WORK ITEM: Copy every item below word for word, leaving the pictures out.

Chart interpretation exercises:
::::

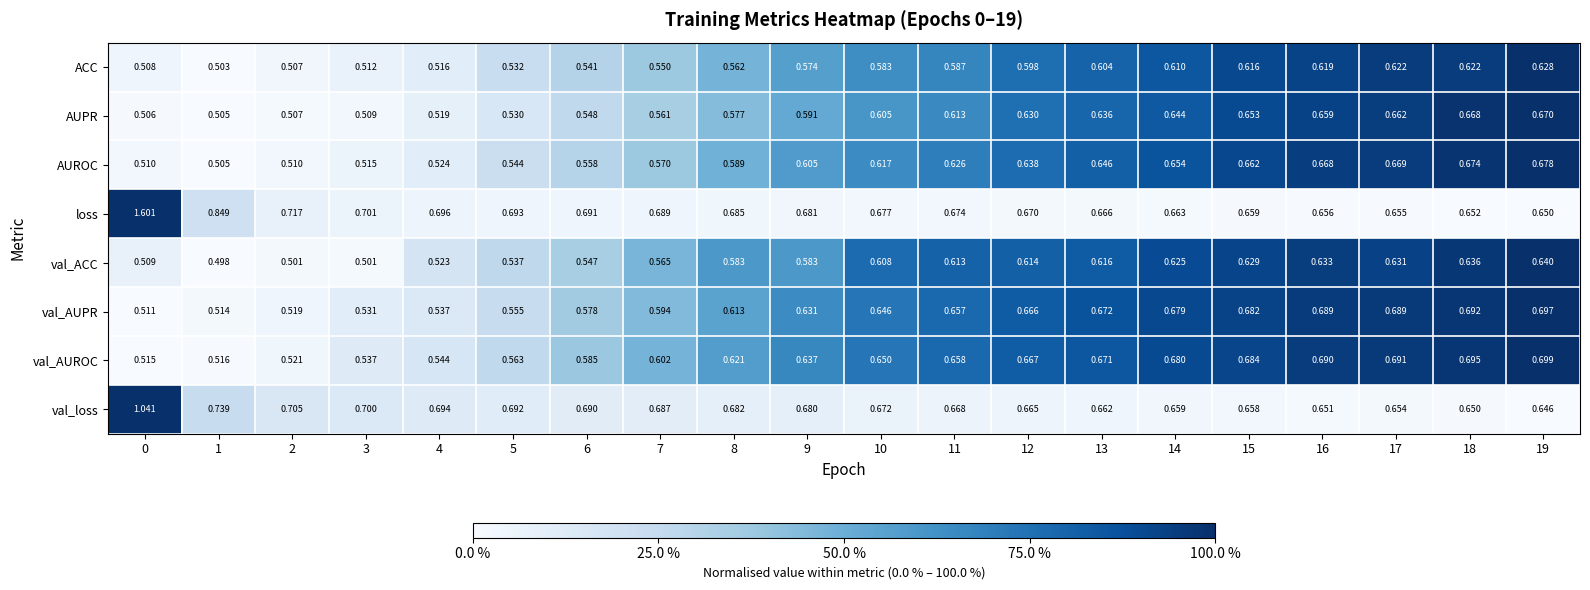

Between 6 and 12, which series saw the biggest shift?

val_AUPR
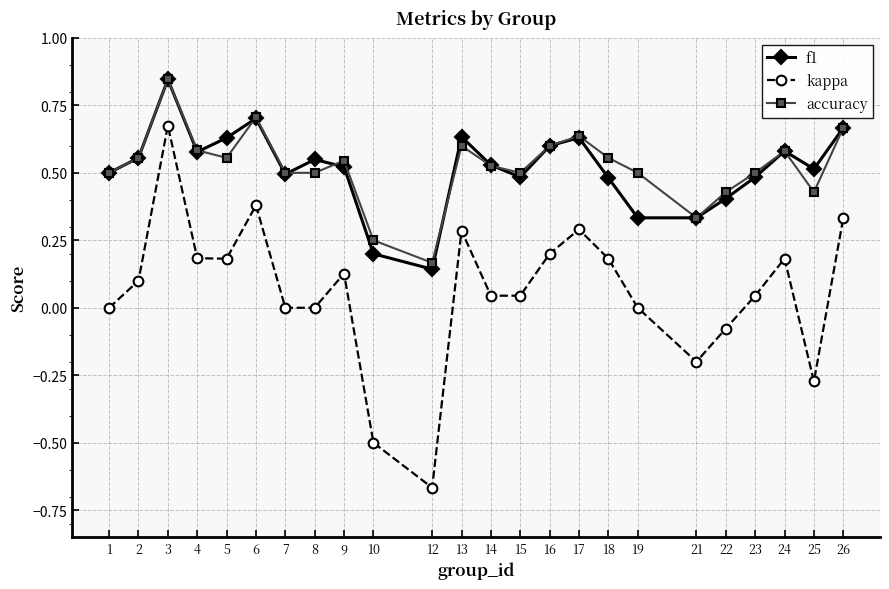

At which category does the chart reach its peak across all series?

3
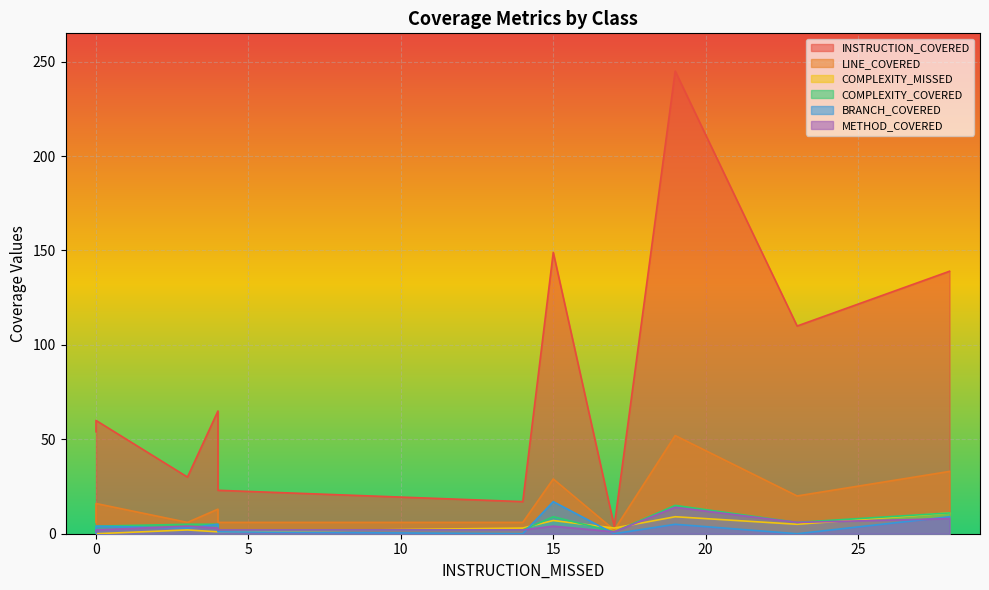

What is the greatest value displayed?

245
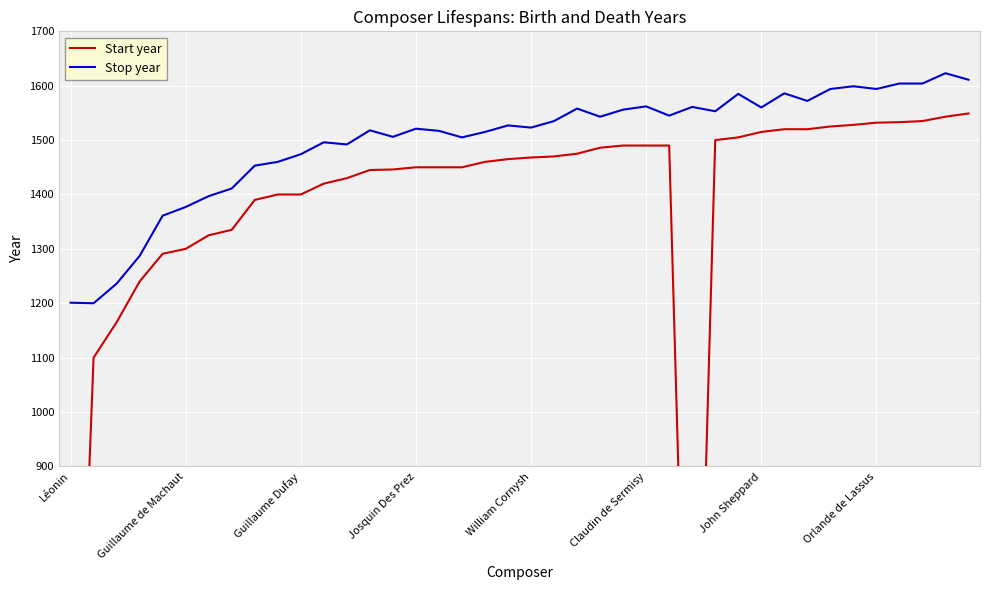

What is the minimum value for Stop year?

1200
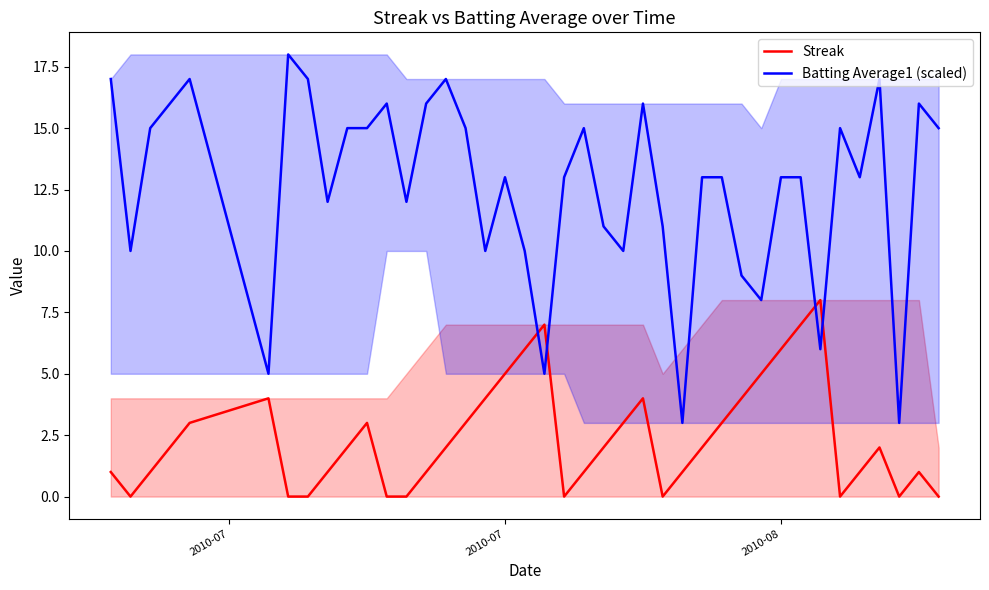

Reading right to left, transcribe all the data shown in this chart.

Streak: 0.0	1.0	0.0	2.0	1.0	0.0	8.0	7.0	6.0	5.0	4.0	3.0	2.0	1.0	0.0	4.0	3.0	2.0	1.0	0.0	7.0	6.0	5.0	4.0	3.0	2.0	1.0	0.0	0.0	3.0	2.0	1.0	0.0	0.0	4.0	3.0	2.0	1.0	0.0	1.0
Batting Average1 (scaled): 15.0	16.0	3.0	17.0	13.0	15.0	6.0	13.0	13.0	8.0	9.0	13.0	13.0	3.0	11.0	16.0	10.0	11.0	15.0	13.0	5.0	10.0	13.0	10.0	15.0	17.0	16.0	12.0	16.0	15.0	15.0	12.0	17.0	18.0	5.0	17.0	16.0	15.0	10.0	17.0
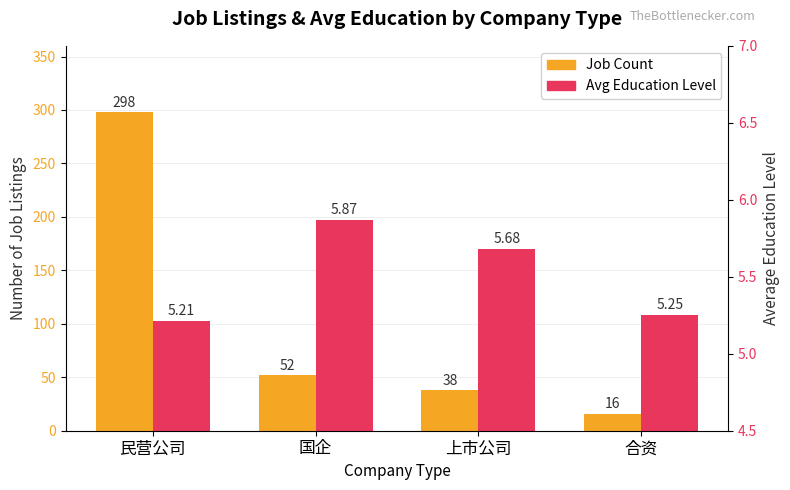

What is the difference between the second highest and minimum values in the Avg Education Level series?

0.5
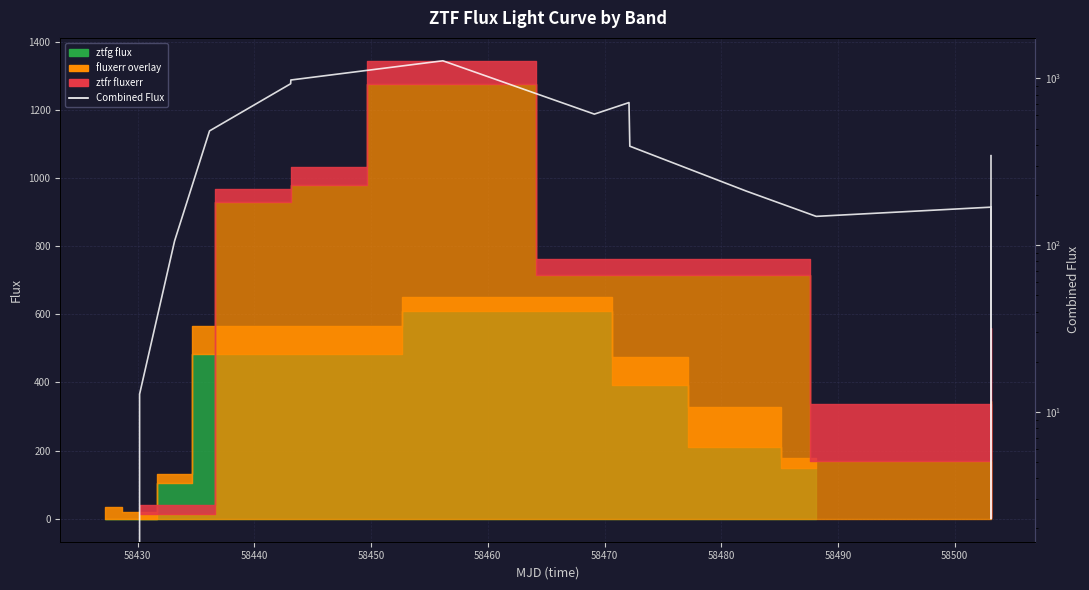

Reading right to left, transcribe all the data shown in this chart.

344.2	2.3	106.1	169.0	148.9	211.2	392.3	716.5	611.0	1275.8	978.4	929.3	484.5	106.1	12.8	0.0	0.0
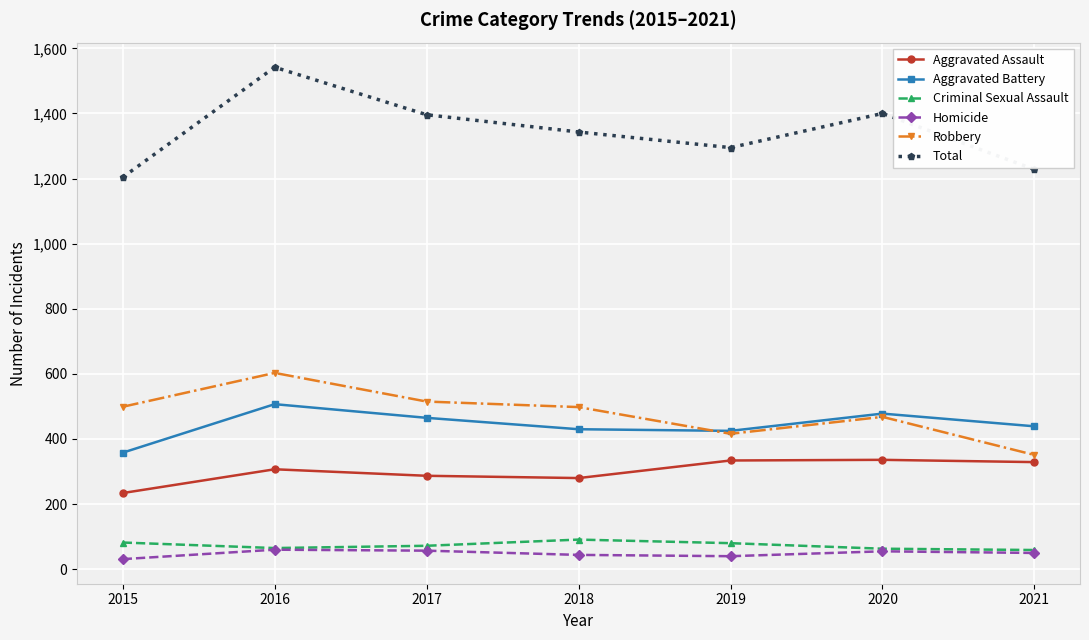

What is the total value across all series at 2020?

2800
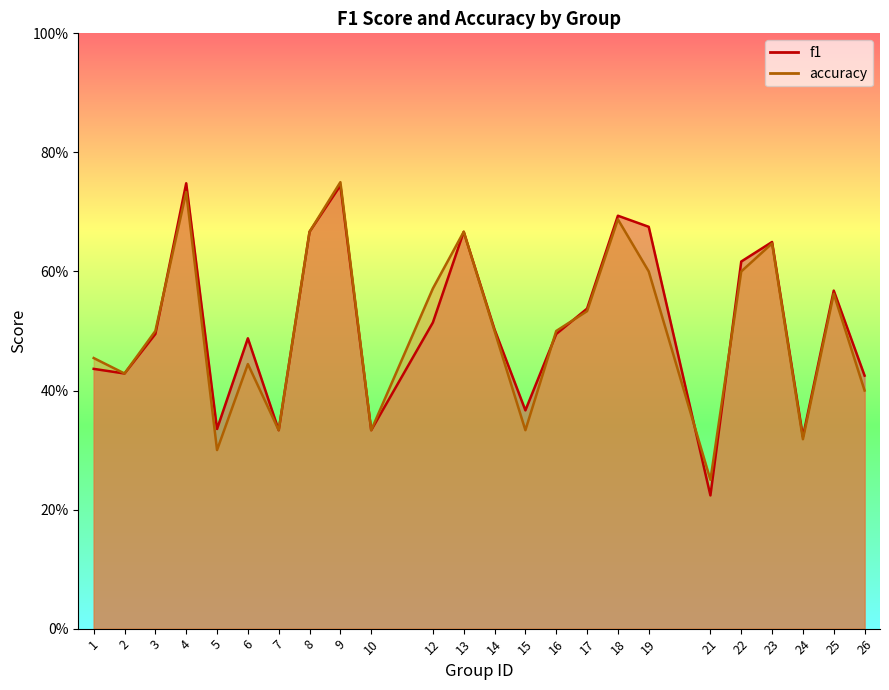

Is it true that f1 equals 0.1 at 6?

False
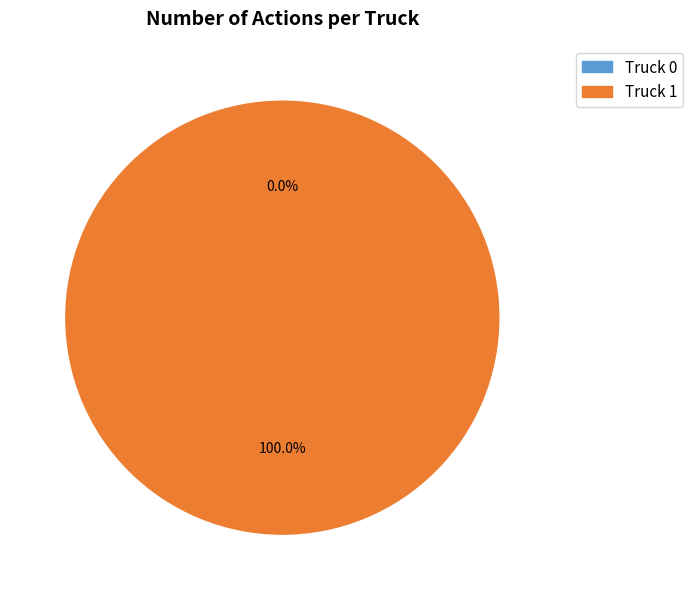

What percentage do Truck 0 and Truck 1 together represent?

100.0%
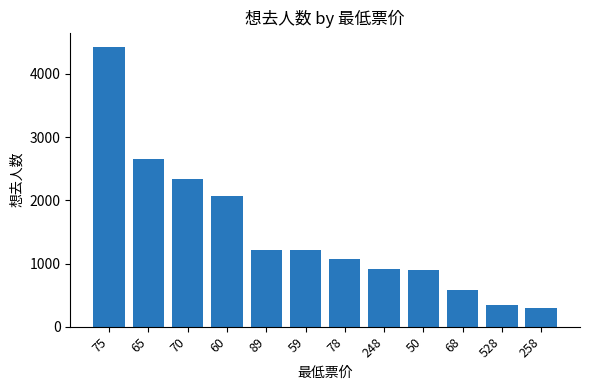

What is the maximum value shown in the chart?

4434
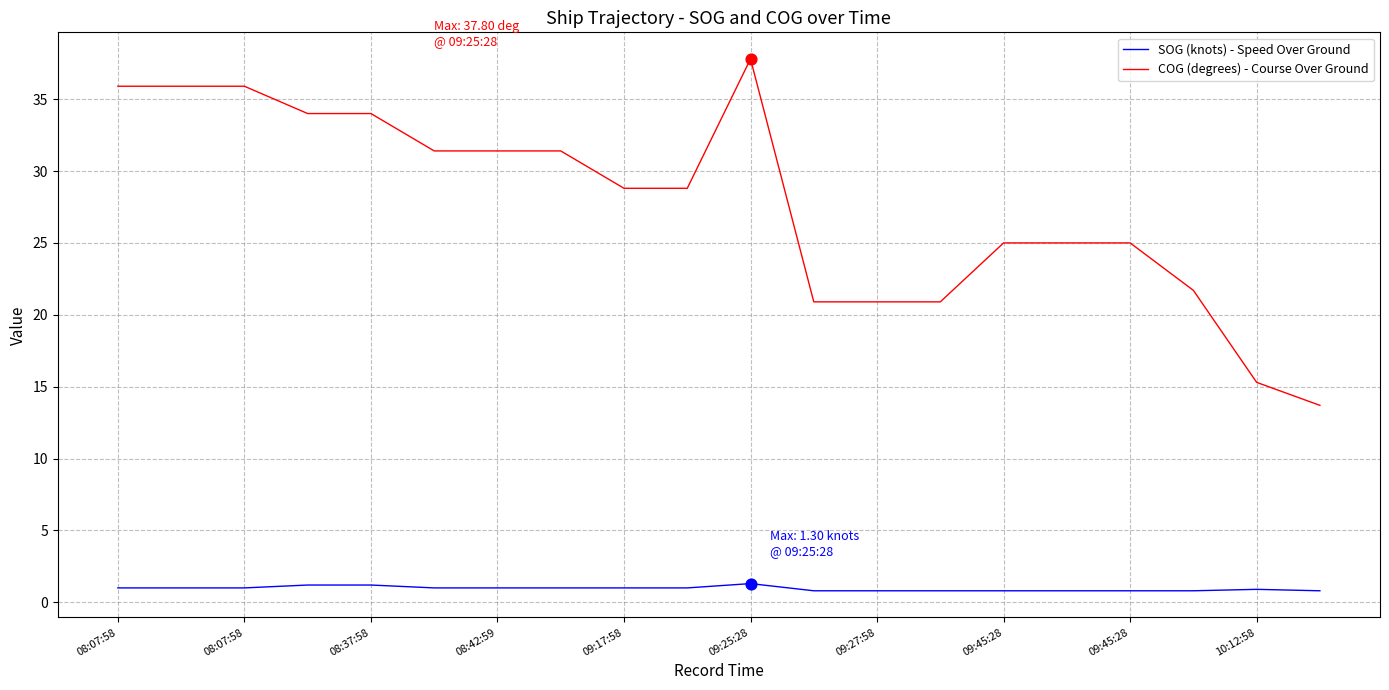

Which series has the largest range (max minus min)?

COG (degrees) - Course Over Ground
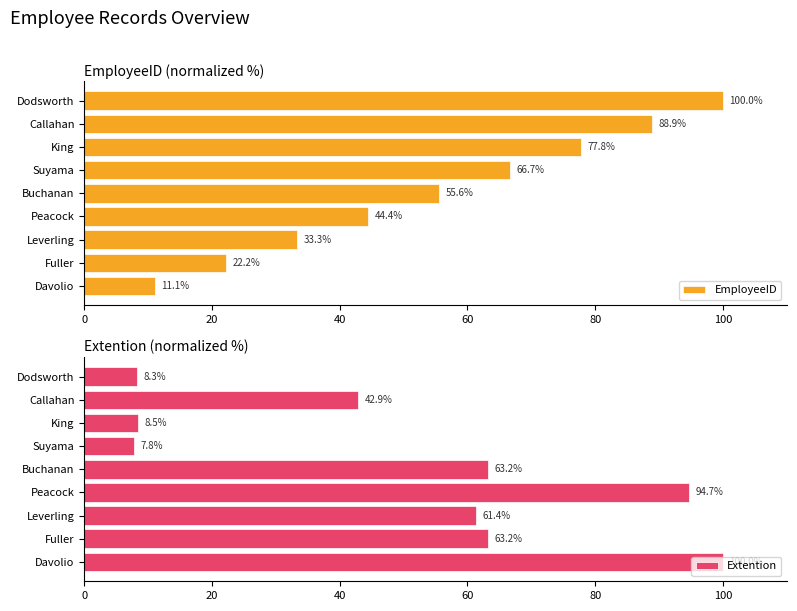

Rank the series by their average value, from lowest to highest.

Extention, EmployeeID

::::

SOLUTION:
Between 6 and 12, which series saw the biggest shift?

val_AUPR

At which category does the chart reach its peak across all series?

3

What is the greatest value displayed?

245

What is the minimum value for Stop year?

1200

Reading right to left, transcribe all the data shown in this chart.

Streak: 0.0	1.0	0.0	2.0	1.0	0.0	8.0	7.0	6.0	5.0	4.0	3.0	2.0	1.0	0.0	4.0	3.0	2.0	1.0	0.0	7.0	6.0	5.0	4.0	3.0	2.0	1.0	0.0	0.0	3.0	2.0	1.0	0.0	0.0	4.0	3.0	2.0	1.0	0.0	1.0
Batting Average1 (scaled): 15.0	16.0	3.0	17.0	13.0	15.0	6.0	13.0	13.0	8.0	9.0	13.0	13.0	3.0	11.0	16.0	10.0	11.0	15.0	13.0	5.0	10.0	13.0	10.0	15.0	17.0	16.0	12.0	16.0	15.0	15.0	12.0	17.0	18.0	5.0	17.0	16.0	15.0	10.0	17.0

What is the difference between the second highest and minimum values in the Avg Education Level series?

0.5

Reading right to left, transcribe all the data shown in this chart.

344.2	2.3	106.1	169.0	148.9	211.2	392.3	716.5	611.0	1275.8	978.4	929.3	484.5	106.1	12.8	0.0	0.0

What is the total value across all series at 2020?

2800

Is it true that f1 equals 0.1 at 6?

False

What percentage do Truck 0 and Truck 1 together represent?

100.0%

What is the maximum value shown in the chart?

4434

Which series has the largest range (max minus min)?

COG (degrees) - Course Over Ground

Rank the series by their average value, from lowest to highest.

Extention, EmployeeID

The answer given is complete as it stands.